When I watched Sony Picture’s “Venom,” my major take-away was that the post-credits preview scene from “Into the Spider-Verse” was the best part.
Little did I know how right I was when I said my time could have been far better spent.
I just walked out of this Spider-Man adventure, having seen it with my friend Juan. Frankly I regret every single day that it took me to see this movie.
Firstly because it’s an absolute joy visually and from a narrative standpoint. It hits things out of the park in every category. That’s also from someone who isn’t very knowledgable about Spider-Man lore, so there are whole other categories I can’t appreciate as well as others!
But I also regret not seeing it sooner because holding off has left me in a very enigmatic place as far as what to say.
It took me 20 minutes of staring at a blank screen to figure out where to start because despite the unadulterated passion I had walking out of it, just what can I add to the conversation at this point in the film’s life cycle?
Yeah I know what you’re going to say, “Jason this is the Internet, it’s the place where opinions thrive.”
I get that. I probably wouldn’t have bothered writing anything if I didn’t feel like I should at least spread my opinion that “Into the Spider-Verse” is a film everyone should see, regardless of their feelings on comic book blockbusters.
The only problem is… I know for a fact I’m not the only person who has that opinion.
For weeks, all I’ve heard about this movie is that it’s phenomenal. The best comic book movie in years, if not ever.
I knew they couldn’t be lying, because the trailers did look great.
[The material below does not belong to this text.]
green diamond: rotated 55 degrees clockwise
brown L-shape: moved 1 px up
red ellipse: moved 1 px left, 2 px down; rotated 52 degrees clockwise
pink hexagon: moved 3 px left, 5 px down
Though I expected to walk out feeling like hype drove my expectations too high.
Yet… That’s not at all the case.
If anything I walked out of the theatre floored at how much this movie ruled IN SPITE of the over-hyped praise.
Not only does “Into the Spider-Verse” balance six different art styles at once with various Spider-people, it does so after proving itself with a masterful blend of comic book aesthetics so engrained in the narrative that not a single flashy effect feels superfluous.
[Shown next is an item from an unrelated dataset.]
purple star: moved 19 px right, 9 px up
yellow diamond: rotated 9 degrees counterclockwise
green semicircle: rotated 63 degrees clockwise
Take notes Ang Lee, this is the movie you wanted to make with “Hulk” back in 2003.
But even with such a complex dance of art styles and truly fluid, engaging action , somehow the story doesn’t falter. Any joke or meme you could make about previous Spider-Man movies are addressed in the first few seconds, leaving audience members open for something completely novel.
From there, every single character is given a perfect amount of exposition.
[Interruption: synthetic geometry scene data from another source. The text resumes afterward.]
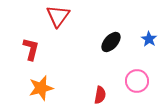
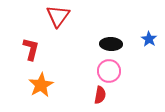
black ellipse: moved 2 px down; rotated 50 degrees clockwise
pink circle: moved 28 px left, 10 px up
orange star: moved 3 px up; rotated 15 degrees counterclockwise
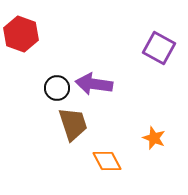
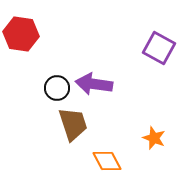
red hexagon: rotated 12 degrees counterclockwise
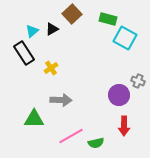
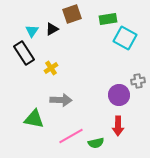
brown square: rotated 24 degrees clockwise
green rectangle: rotated 24 degrees counterclockwise
cyan triangle: rotated 16 degrees counterclockwise
gray cross: rotated 32 degrees counterclockwise
green triangle: rotated 10 degrees clockwise
red arrow: moved 6 px left
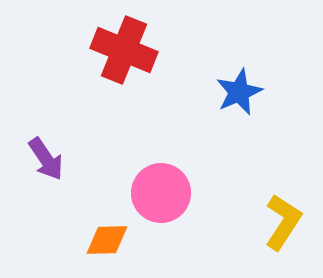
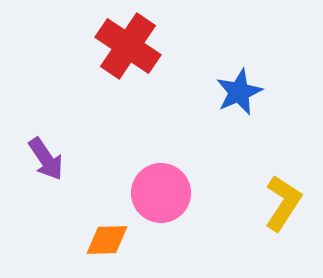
red cross: moved 4 px right, 4 px up; rotated 12 degrees clockwise
yellow L-shape: moved 19 px up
There wasn’t a single person in this film that was not relatable or well-developed in some way. Other than some brief cameos who didn’t need anything to appear and be awesome.
It’s not a joke to say that “Into the Spider-Verse” crams in seven or eight origin stories and tells you just enough with each to feel invested better than some movies handle an entire 2-hour origin story.
Plus most of it is so comedic that barely any part of the film is dull. The sensory overload is welcomed.
The only moments that could be described as ‘duller’ in terms of that overloaded sensory splendor are poignant, emotional character-building scenes that all seem to appear exactly when they need to.
But with all that film fellating, the thing that truly astounded me about this Spider-Verse film was how little got spoiled for me.
If this were “Infinity War,” it would have been dangerous to go anywhere online because people like to slip spoilers into unexpected places. For this movie, I’ve seen nothing but praise and still got a ton of surprises.
It wouldn’t be an exaggeration to say this movie has one of the best “secret villain” reveals I’ve seen in ever. I won’t say anything more.
The problem, however, is just that. I don’t know that there’s anything I can say that wouldn’t spoil a thing, or that you wouldn’t get out of some big media site review.
Especially since you should just see the damn movie!
After three Sam Raimi movies, two Amazing Spider-Men, a number of Marvel Cinematic Universe appearances and enough cartoons to choke a small village, the biggest piece of praise I can give “Into the Spider-Verse” is that it is truly fresh and original and an absolute joy to behold.
If you’re writing your list of New Year’s resolutions, be sure to add ‘watch this movie’ onto it if you haven’t already. Or even if you have already seen it, go see it again!
Just give this movie all the money, people. What more can I say?